What you have to do: The answer is to be the lines below that lie between the line holding "が執筆。IPOに209回当選。" and the line holding "Quali prospettive per", inclusive, transcribed exactly and free of pictures.

Information provided:
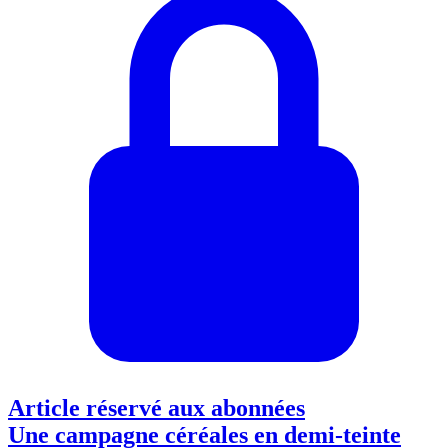
Article réservé aux abonnées
Une campagne céréales en demi-teinte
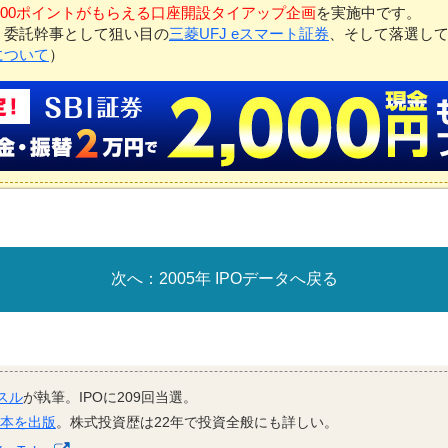
7,000ポイントがもらえる口座開設タイアップ企画
を実施中です。
、委託幹事として狙い目の
三菱UFJ eスマート証券
、そして落選し
について
）
2005年 IPOデータへ戻る
スル
が執筆。IPOに209回当選。
資本を出版
。株式投資歴は22年で投資全般にも詳しい。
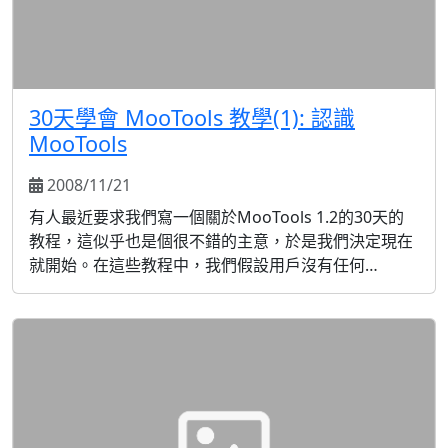
30天學會 MooTools 教學(1): 認識
MooTools
2008/11/21
有人最近要求我們寫一個關於MooTools 1.2的30天的
教程，這似乎也是個很不錯的主意，於是我們決定現在
就開始。在這些教程中，我們假設用戶沒有任何
MooTools或者是JavaScript經驗，但是至少有基本的
HTML和CSS知識。 MooTools 1.2 JavaScript庫介紹
MooTools 1.2是 個強大的輕量級的JavaScript庫，專門
為減輕...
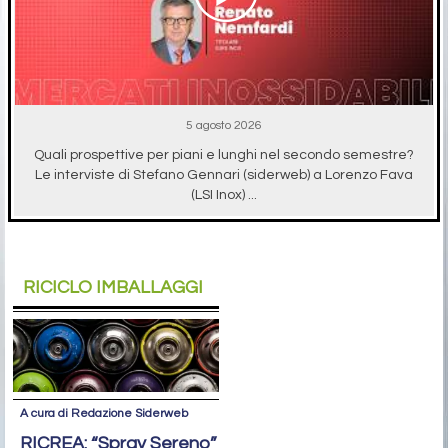
5 agosto 2026
Quali prospettive per piani e lunghi nel secondo semestre?
Le interviste di Stefano Gennari (siderweb) a Lorenzo Fava
(LSI Inox) ...
RICICLO IMBALLAGGI
A cura di Redazione Siderweb
RICREA: “Spray Sereno”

Result for this task:
が執筆。IPOに209回当選。
資本を出版
。株式投資歴は22年で投資全般にも詳しい。
30天學會 MooTools 教學(1): 認識
MooTools
2008/11/21
有人最近要求我們寫一個關於MooTools 1.2的30天的
教程，這似乎也是個很不錯的主意，於是我們決定現在
就開始。在這些教程中，我們假設用戶沒有任何
MooTools或者是JavaScript經驗，但是至少有基本的
HTML和CSS知識。 MooTools 1.2 JavaScript庫介紹
MooTools 1.2是 個強大的輕量級的JavaScript庫，專門
為減輕...
5 agosto 2026
Quali prospettive per piani e lunghi nel secondo semestre?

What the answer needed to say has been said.